普通、cakesって最新記事は「今だけ無料」なので、まあみんな最新のだけチェックして、有料会員までにはならないんです。

でも、最近は色々と話していると、20代の若い人で有料会員の方が結構いらっしゃって、僕としてはびっくりしているんです。

以前は「cakesの有料会員」って「出版業界の方」で「記事が紙からネットへどう移行していくべきなのか仕事がらチェックしている人」か「IT業界でコンテンツを作っている人」がほとんどだったように思うんです。まあ「業界内部の人」ですよね。

でも、最近は「普通の若い人」がどうやら有料会員みたいなんです。

さて、cakesって「1週間150円」なんです。「ペットボトル1本の値段で記事が読み放題」なのですが、どうですか? 安いですか? 高いですか?

僕は自分が経営者なので「それを人は高いと思うか安いと思うか」っていうことをしょっちゅう考えているんですね。

  ※ 

例えばスターバックスで今度カリフォルニアのワインがグラスで¥850、カヴァ(スペインのスパークリングワイン)が¥900で売られるそうなんです。

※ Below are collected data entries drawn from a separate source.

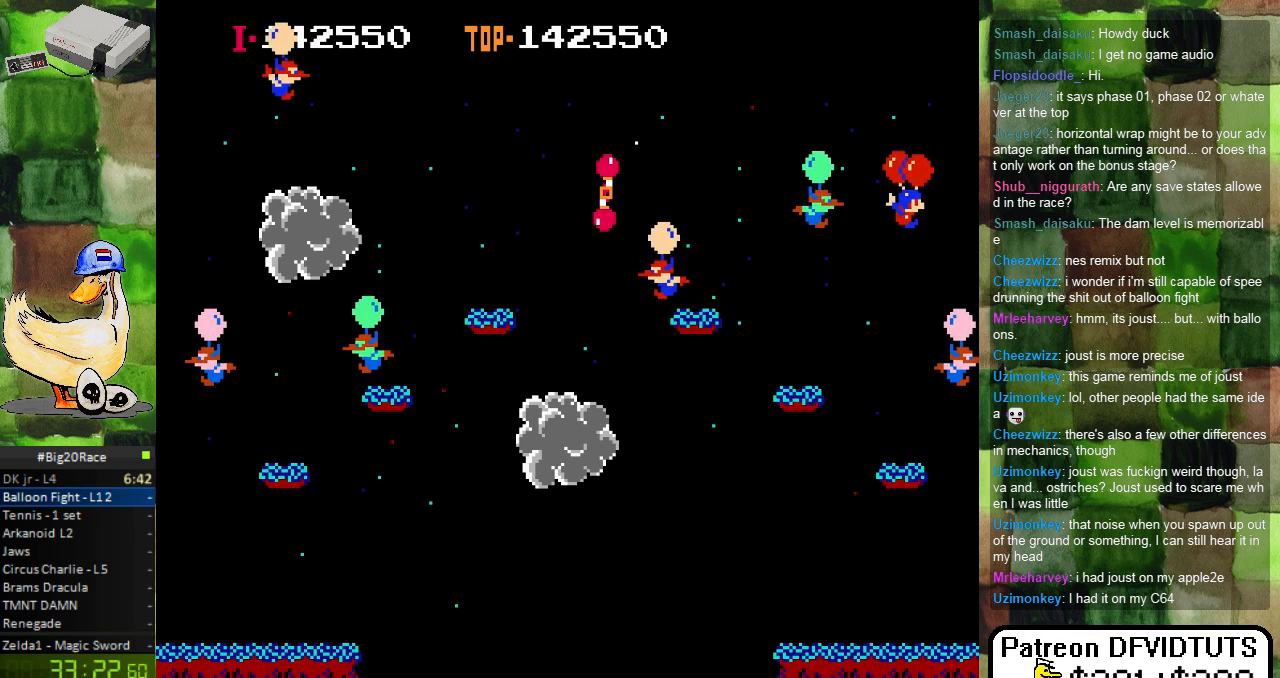
{"buttons": ["A", "DPAD_LEFT"], "events": [[50, "A", "up"], [50, "DPAD_LEFT", "down"], [100, "A", "down"], [433, "A", "up"], [483, "A", "down"]]}
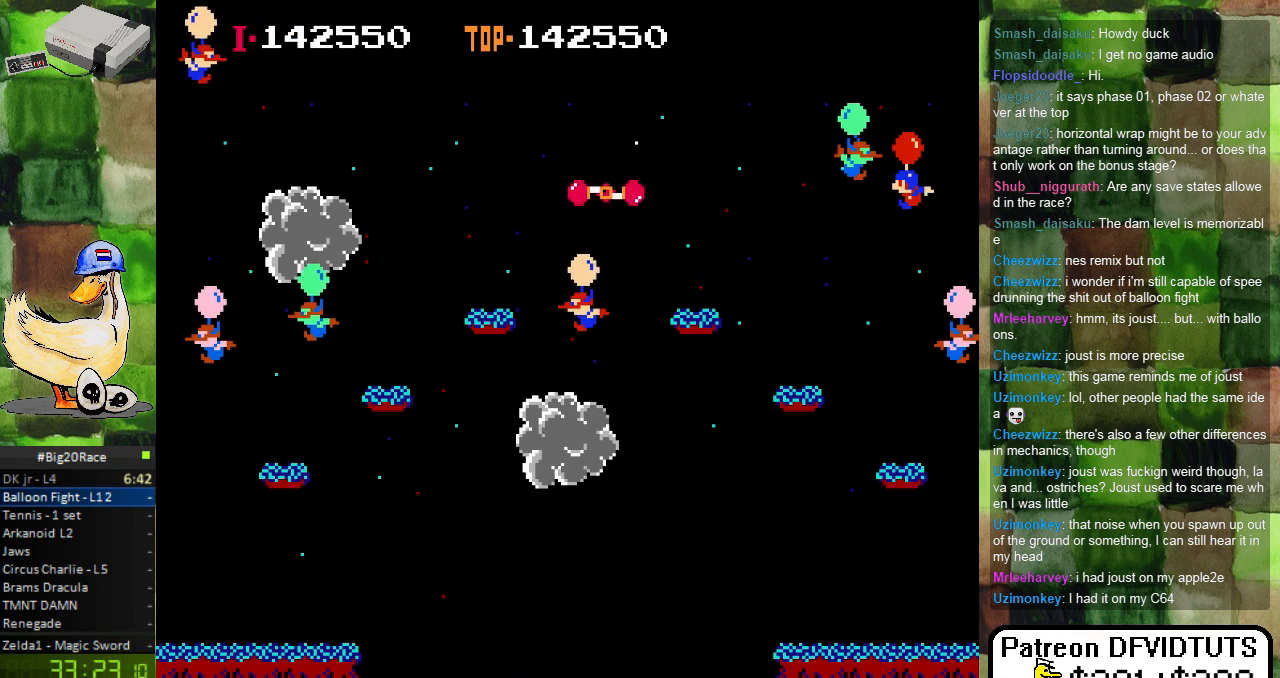
{"buttons": ["A", "DPAD_LEFT"], "events": [[133, "A", "up"], [200, "A", "down"], [383, "A", "up"], [433, "A", "down"]]}
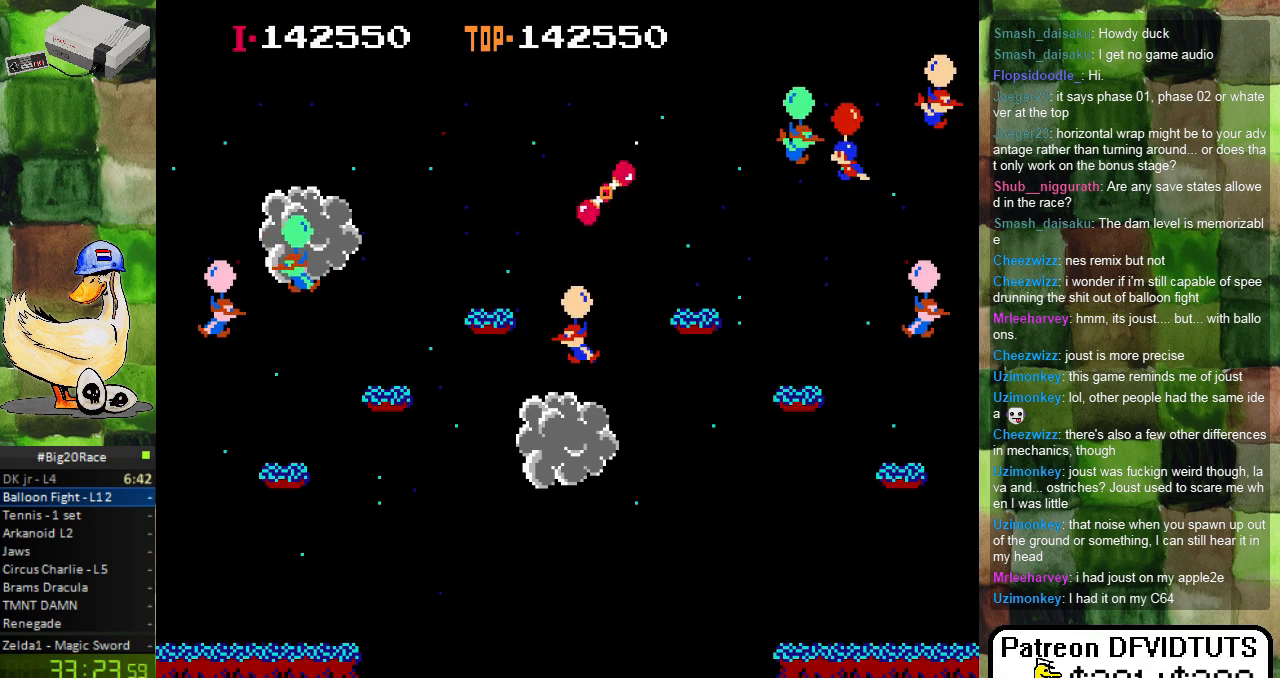
{"buttons": ["DPAD_LEFT"], "events": [[67, "A", "up"], [117, "A", "down"], [267, "A", "up"], [350, "A", "down"], [467, "A", "up"]]}
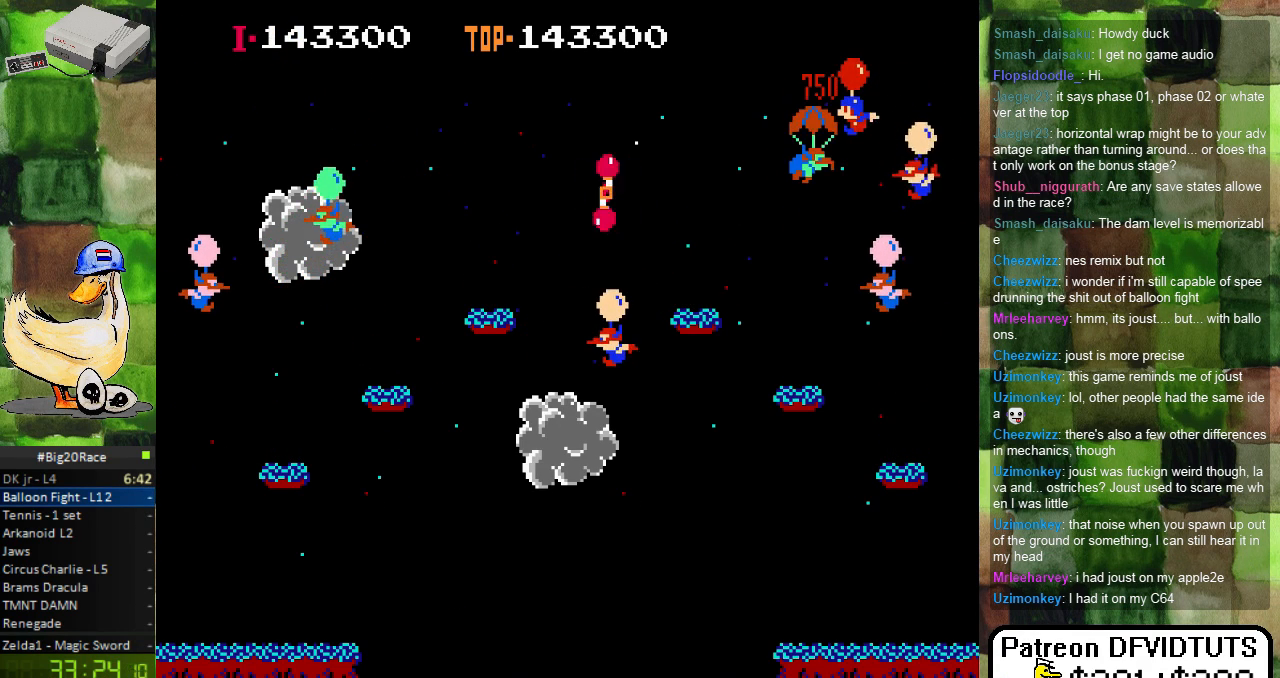
{"buttons": ["DPAD_LEFT"], "events": [[367, "A", "down"], [433, "A", "up"]]}
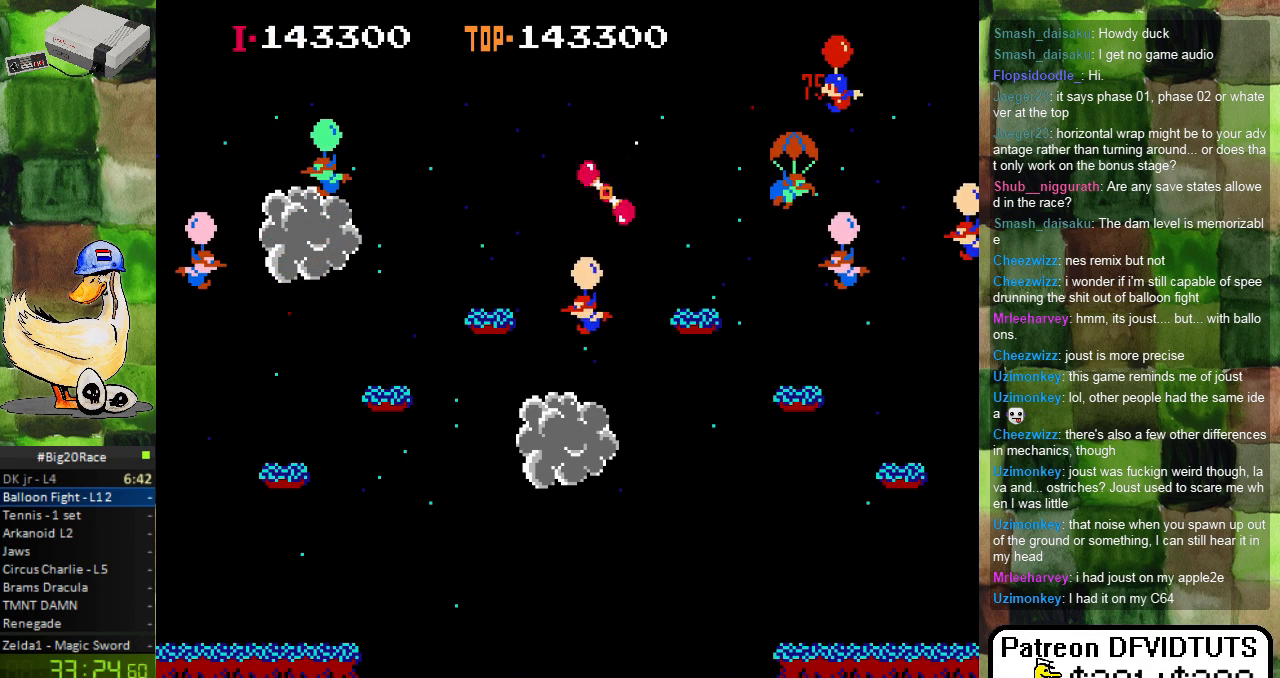
{"buttons": [], "events": [[150, "DPAD_LEFT", "up"]]}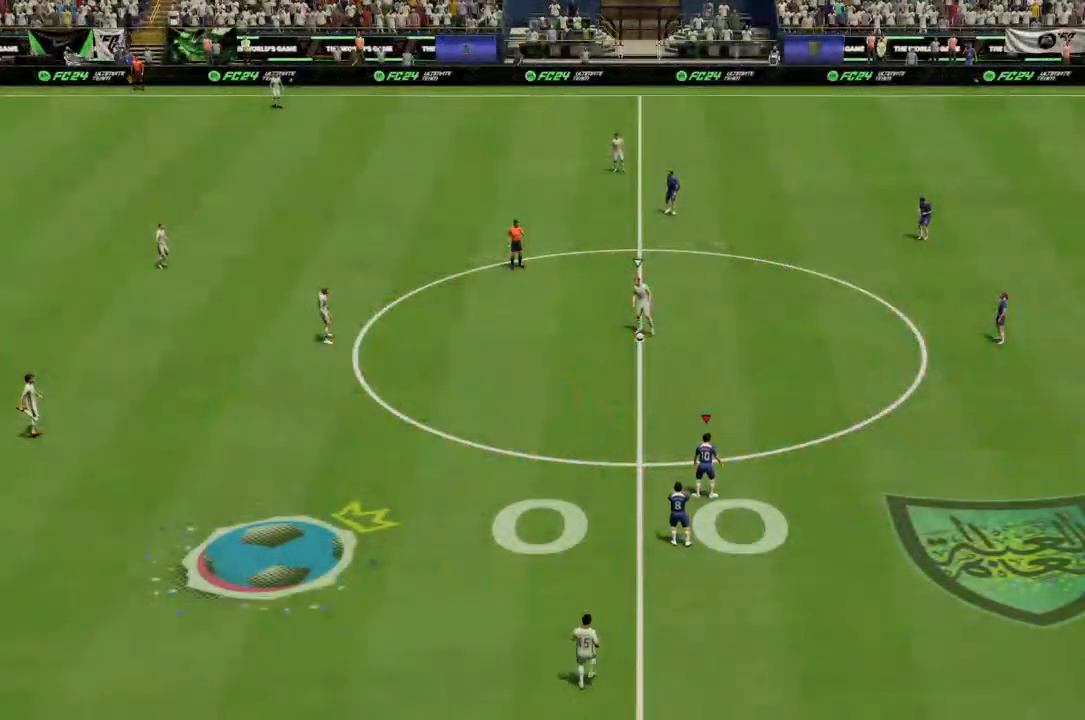
Gameplay with a controller (PlayStation layout); each line is a JSON object with the inputs held at the frame after it. "events" lists button and stick changes between this image and that frame as [ms after this image, input, new state], when the widget could be followed in between. Not read: L3 R3.
{"buttons": [], "left_stick": "center", "right_stick": "center", "events": []}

今、コーヒーが中心のカフェだとグラスワインって¥500か¥600くらいだと思うんです。それ以上の¥800とか¥900の場合は「ビオ」とか「ソムリエがいる」とか何かこだわりが必要だと僕は思っていたのですが、「スターバックスだとビオとかソムリエとか必要ないのかなあ、店員が『美味しいですよ』って言えばOKなのかなあ、¥850と¥900なんだなあ」と思って、「さて、みんなは注文するのだろうか」って大注目しているんです。

  ※ 

そして、cakesの1週間150円です。

僕としては、「150円ってどうなんだろうなあ、安いと言えば安いけど、高いと思う人には高いだろうなあ」って気持ちなんです。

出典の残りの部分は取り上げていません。